第81章 衝冠(上)

鄔子寨的火實在是太大了,以至於軍山湖南麵都能依稀看見,當然最先獲知消息的是清軍,多鐸收到具體過程後,沉默良久。

他之前受趙任投降的影響,並沒有將對麵的明軍當成一回事,隻當成昔日弘光、隆武朝那些個一盤散沙的蝦兵蟹將,頂多就是加上順軍和西軍那些流賊而已。

可現在,事實卻狠狠打了他一巴掌,無論何時,這個曆史悠久的民族,總會在特殊的時候,湧現一些真正的英雄人物。

塔天寶幾乎是以自己和不到三千殘軍,將明清雙方本來懸殊巨大的局勢扭轉過來,雖然從力量對比上來看,依舊是清軍更占優勢,但是就戰略形勢看,軍山湖這個戰役中最重要的地理優勢和要衝,先從明軍手上丟失,而現在,卻是雙方都沒辦法控製了。

兩軍的後勤補給都陷入了困頓,當然,不同的是朱由榔這邊是已經完全斷絕,殺馬度日,而多鐸這邊還有點存糧。

朱由榔這邊,過了一日才得到了消息,因為當日留在蘆葦蕩沒有參加詐降的幾百士卒裏,有一部分沒有北上南昌,而是直接劃船到軍山湖南麵找朱由榔報信。

再通過昨日一天一夜的火光,不難猜測出發生了啥事。

說實話,朱由榔的心情很複雜。

既有某種羞慚,又有愧疚,因為當初他處置章曠、何騰蛟,其實主要是為了打壓朝中的東林、清流派係,加強自己的權威,完全是出於某種政治目的,恐怕他從頭到尾都沒怎麼記起塔天寶這號人物。

可對方,卻是用生命作為回報。

另一方麵,他一直覺得趙任投敵這事,相當程度其實是他的問題。

作為一個前世當過最大官就是中學課代表的普通青年,一夜醒來就成了一個流亡政權的最高領導人。
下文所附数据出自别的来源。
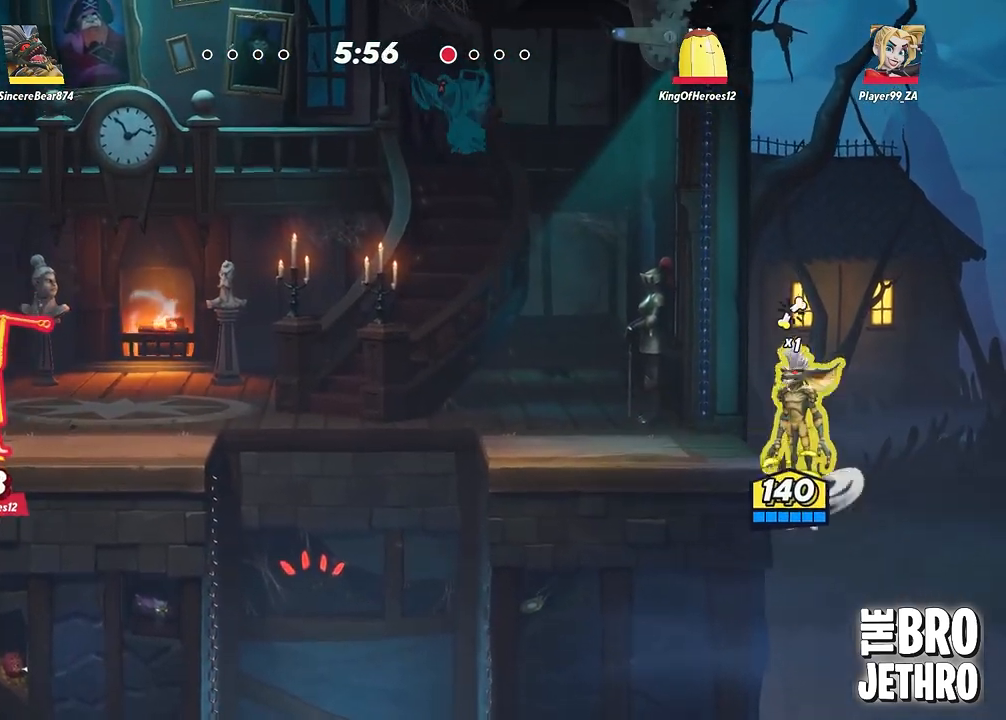
{"buttons": [], "left_stick": "center", "events": [[83, "CROSS", "up"]]}
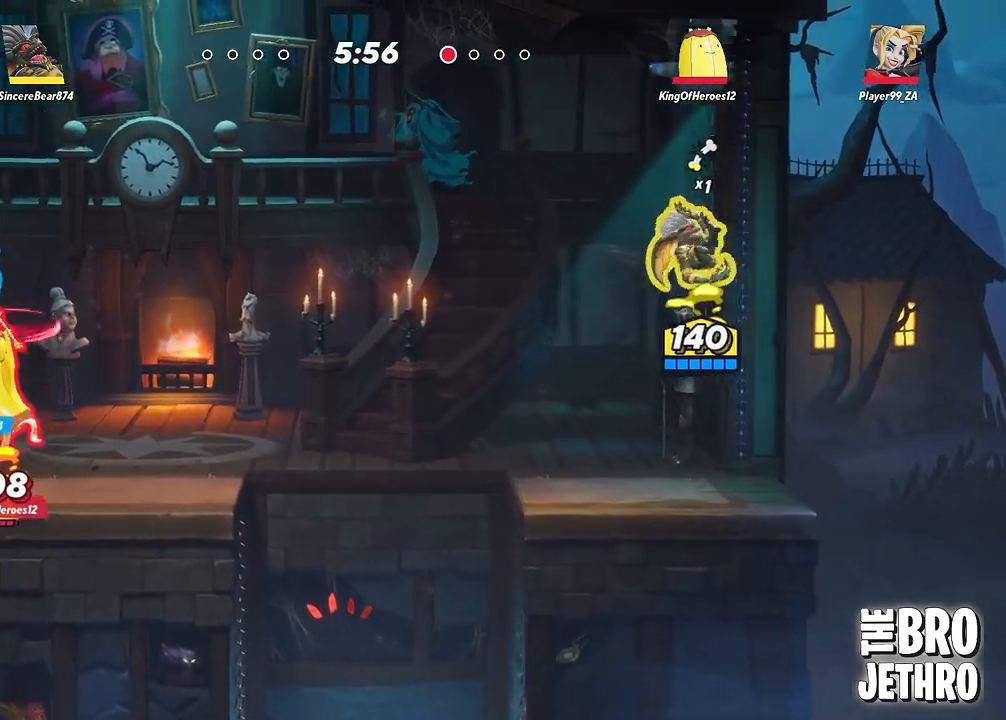
{"buttons": ["TRIANGLE"], "left_stick": "center", "events": [[317, "CROSS", "down"], [417, "CROSS", "up"], [483, "TRIANGLE", "down"]]}
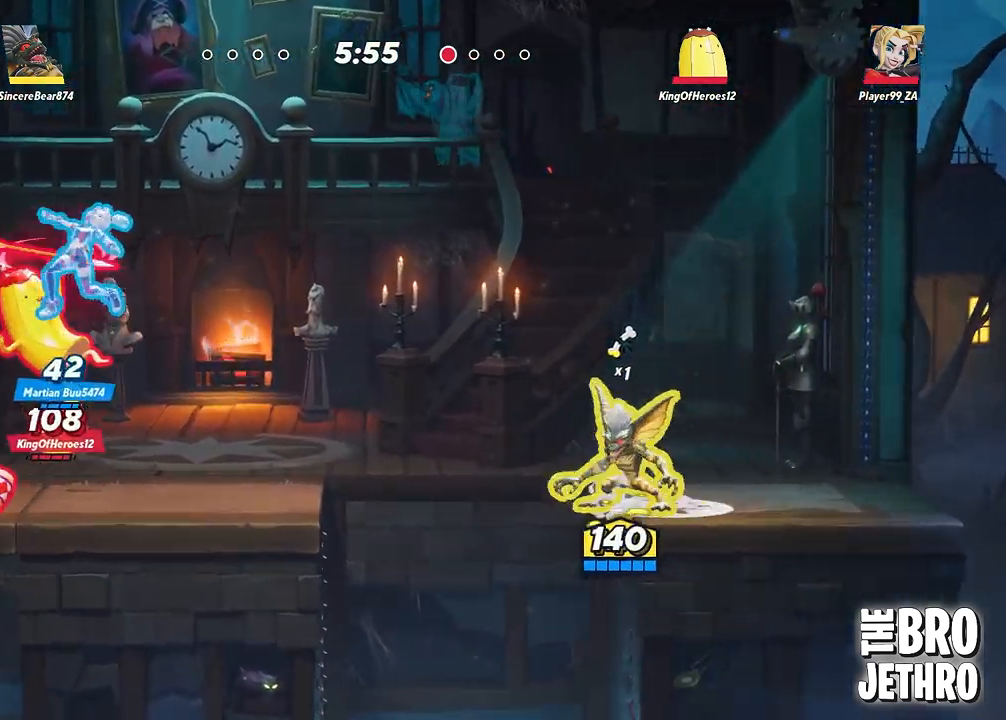
{"buttons": ["TRIANGLE"], "left_stick": "center", "events": []}
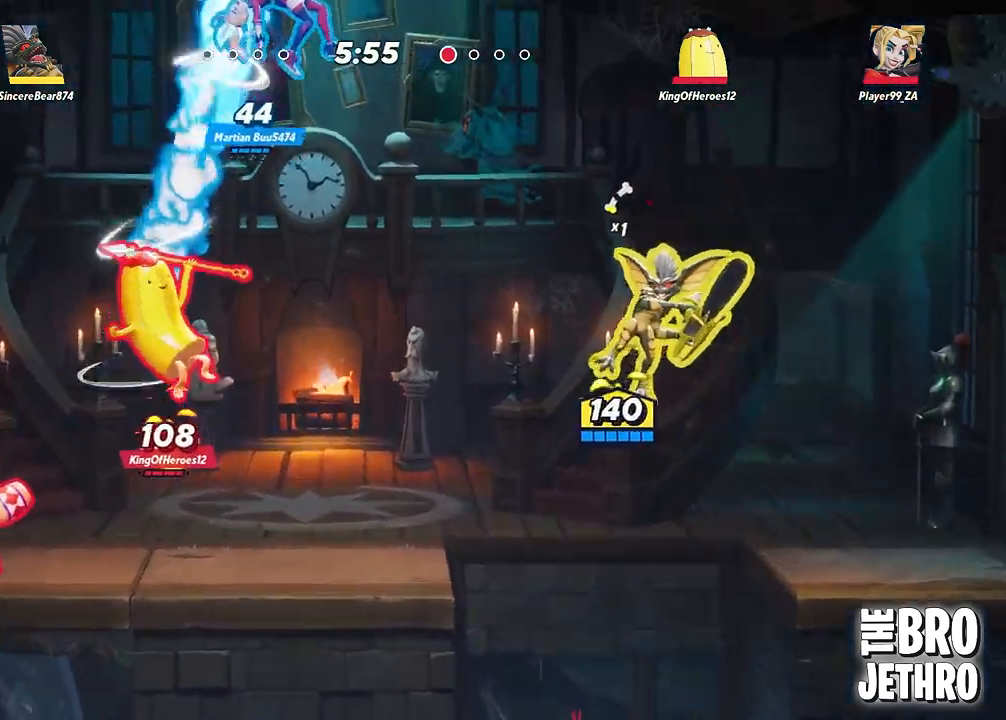
{"buttons": ["TRIANGLE"], "left_stick": "center", "events": []}
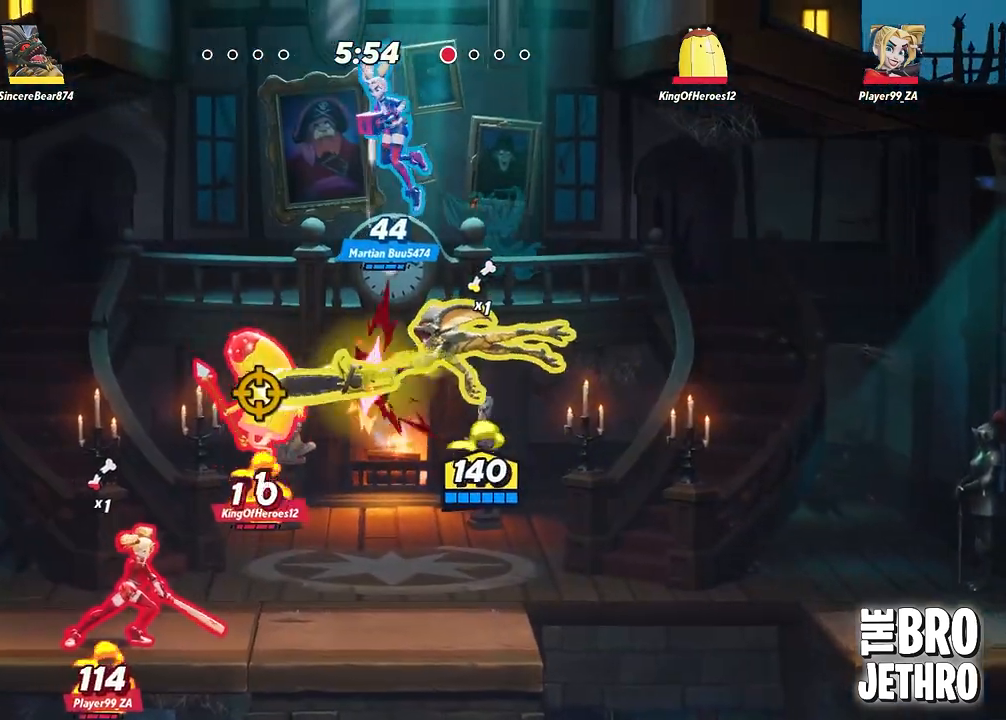
{"buttons": ["TRIANGLE"], "left_stick": "center", "events": []}
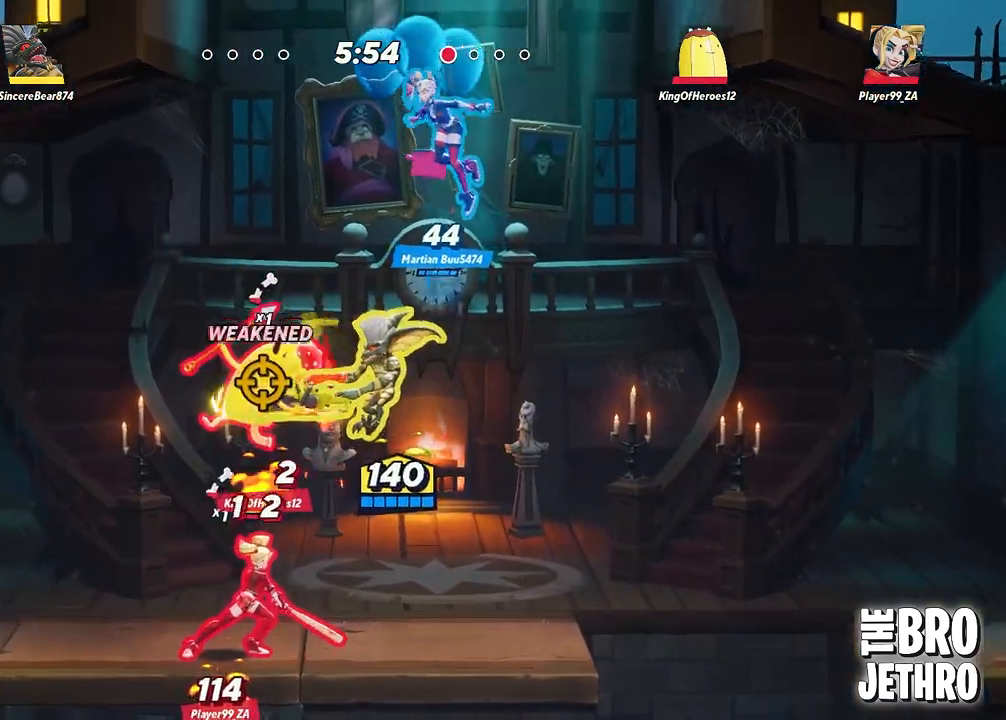
{"buttons": [], "left_stick": "left", "events": [[83, "left_stick", "left"], [450, "TRIANGLE", "up"]]}
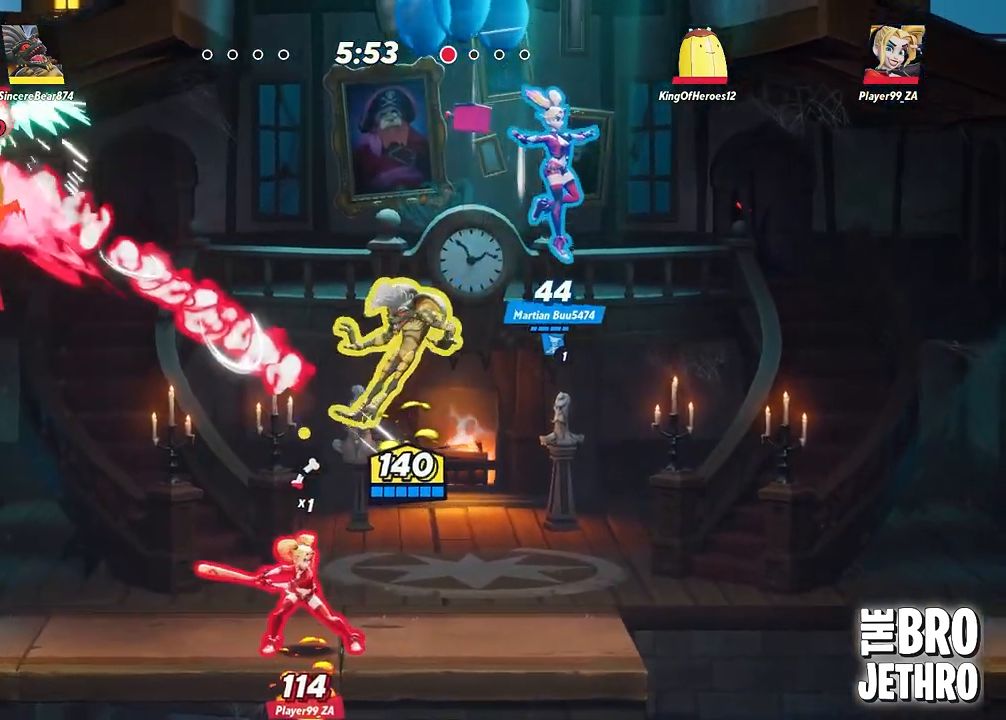
{"buttons": ["SQUARE"], "left_stick": "left", "events": [[133, "CIRCLE", "down"], [233, "CIRCLE", "up"], [467, "SQUARE", "down"]]}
從剛剛重生時,完全破罐子破摔,出於應激反應,啥都不顧硬莽,到後來在大臣們幫助下,對許多政治規則和麵臨局勢有了了解,小心翼翼如履薄冰,隻提出自己想法,盡量不幹涉政務的“賢君”,再到現在“斬馬焚舟”後,蛻變為一名真正果斷決然,有自己主見的青年天子,朱由榔用兩年多時間完成了自己在政治上的基本成熟。

回過頭來,不禁反思,如果自己當初能夠敏銳注意到反正而來的原清軍綠營,由於在明清之間反複倒戈,他們對於局麵逆勢時投降是沒有啥心理壓力的,自己就應該早做防範,比如把趙任安排到前軍或者左軍那種以農民軍為主的部隊裏,在安插一個副將,可能就不會有今天的事了。

但世上沒有後悔藥,學習總是要交學費的,何況是學帝王之道?

他現在唯一能做的事情就是,不辜負塔天寶和三千將士用生命換來的戰機,奮力一搏!

次日清晨,五萬明軍將士吃完最後一頓馬肉,列陣以待。

朱由榔親披鎧甲,也不駕什麼馬車,隻是徒步而行,如今軍中除了偵騎所用戰馬外,其餘馱馬、挽馬基本全部宰殺殆盡。

所有將士都目視著自己的君主,沒有什麼萬歲歡呼之聲,隻是默默注視,不發一言,但那種破釜沉舟般的決然和悲壯在所有人胸中升騰。

或以功成,或以身死,別無他選。

朱由榔還是那身皇後親縫的玄色大氅罩在外麵,走到高處,先是麵色凝重,從親衛手中接過一盞濁酒,麵朝北方鄔子寨處,橫撒於地,隨後棄盞,提起一旁鼓槌,奮力錘擊。

“咚咚咚......”

鼓聲傳出,軍中旗、號、哨交相揮舞吹動,大軍沉默無言,邁步向前,五萬大軍,以營為單位,向東麵齊頭並進。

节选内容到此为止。